The GCAP programme has provided a lot of technical and financial assistance to operators in the agric sector, most often grants. Indeed, all these programmes are driven by the quest to develop the agriculture sector. Developing the sector means making it better and more profitable, less expensive venture and more rewarding to the nation and all those involved in the value chain. It is the sector that cuts across every other sector.
Modernised agricultural system
The agriculture policy of the Ministry of Food and Agriculture over the years is driven by the vision to have a modernised agricultural system for the country that results in food security and employment opportunities that will translate into poverty reduction. The development of the Food and Agriculture Sector Development Policy (FASDEP) in 2002 was, therefore, to facilitate and spearhead this process. However, this can only be achieved if there is a conscious and deliberate effort to invest in the sector.
Obviously, the agriculture sector is the largest source of employment in the value chain to thousands of the country’s population. It provides a secure food supply, the source of raw materials to industry and indeed a major foreign exchange earner for the country. There is no doubt about the fact that the annual celebration of the national Farmer’s Day since it was instituted in 1985 has put a lot of smiles on the faces of many farmers, especially the small holder farmer no matter how small the award.
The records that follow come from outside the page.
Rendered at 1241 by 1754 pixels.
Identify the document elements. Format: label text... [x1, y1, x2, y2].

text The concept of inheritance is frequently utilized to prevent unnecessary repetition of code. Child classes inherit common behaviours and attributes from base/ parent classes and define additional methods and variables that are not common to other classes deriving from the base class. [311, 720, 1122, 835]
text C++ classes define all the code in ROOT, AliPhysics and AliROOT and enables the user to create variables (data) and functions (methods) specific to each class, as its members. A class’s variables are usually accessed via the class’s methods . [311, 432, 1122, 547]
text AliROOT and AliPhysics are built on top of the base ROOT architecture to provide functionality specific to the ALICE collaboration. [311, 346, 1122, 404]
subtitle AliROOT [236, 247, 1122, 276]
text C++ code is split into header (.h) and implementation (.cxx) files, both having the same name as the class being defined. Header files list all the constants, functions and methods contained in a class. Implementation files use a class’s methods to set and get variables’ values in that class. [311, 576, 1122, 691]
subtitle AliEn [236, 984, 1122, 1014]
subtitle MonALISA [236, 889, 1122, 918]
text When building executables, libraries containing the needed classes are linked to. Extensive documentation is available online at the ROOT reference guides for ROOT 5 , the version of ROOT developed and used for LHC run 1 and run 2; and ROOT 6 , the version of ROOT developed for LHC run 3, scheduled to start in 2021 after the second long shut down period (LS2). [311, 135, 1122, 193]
It shows that his/her effort has been recognised and appreciated.
From a humble beginning, the award package now includes a three- bedroom house for the national best farmer, pick up vehicles for the runners-up and a lot more attractive offers, courtesy the corporate organisations. The districts are not left out. One may, however, think that the sector is all about a bed of roses. Certainly not, there are challenges.
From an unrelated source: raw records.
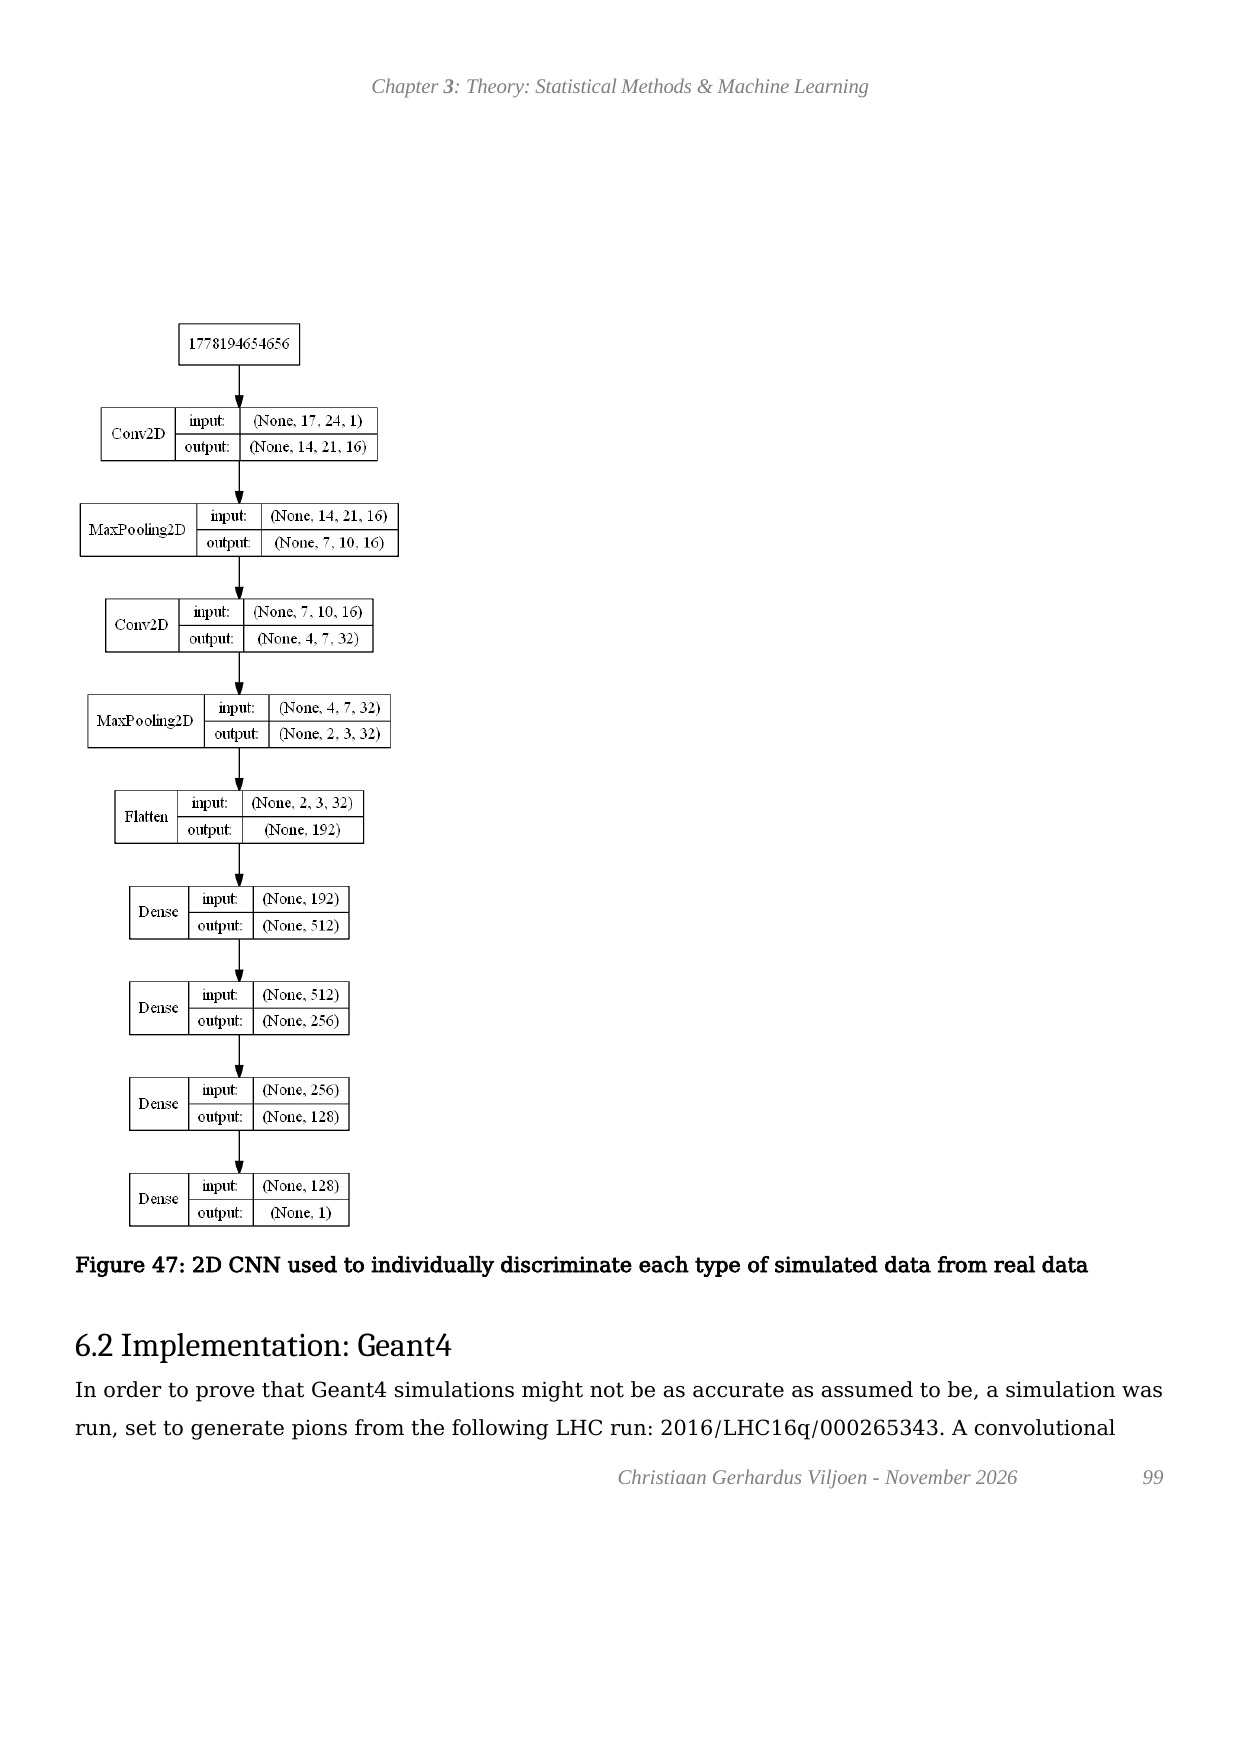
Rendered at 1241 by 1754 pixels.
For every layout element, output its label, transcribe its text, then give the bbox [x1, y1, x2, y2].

subtitle Implementation: Geant4 [75, 1326, 1165, 1365]
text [75, 1377, 1165, 1440]
text Figure 47: 2D CNN used to individually discriminate each type of simulated data from real data [75, 1251, 1165, 1276]
picture [75, 318, 403, 1231]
The demand for food globally in recent times has risen sharply as a result of increase in population and urbanisation. There is also the problem of the destruction and pollution of the environment which greatly affect arable farmland and the fishing industry. There is also the issue of technology application and the continuous availability of inputs and other accessories to increase food production and productivity globally.
Ghana is no exception. But suffice to say that most of these challenges are being addressed. As the nation prepares to celebrate yet another event, one needs to also recognise the support and contribution of corporate institutions and organisations over the years.
The 2015 edition promises to be yet another exciting one come December and it is the expectation of the Ministry of Food and Agriculture that all will lend a hand to make the day worth celebrating and memorable, saying ayekoo to our farmers and fisherfolk.
By: Nelson Kofi AkateyA Public Relations Officer of the Ministry of Food and Agriculture.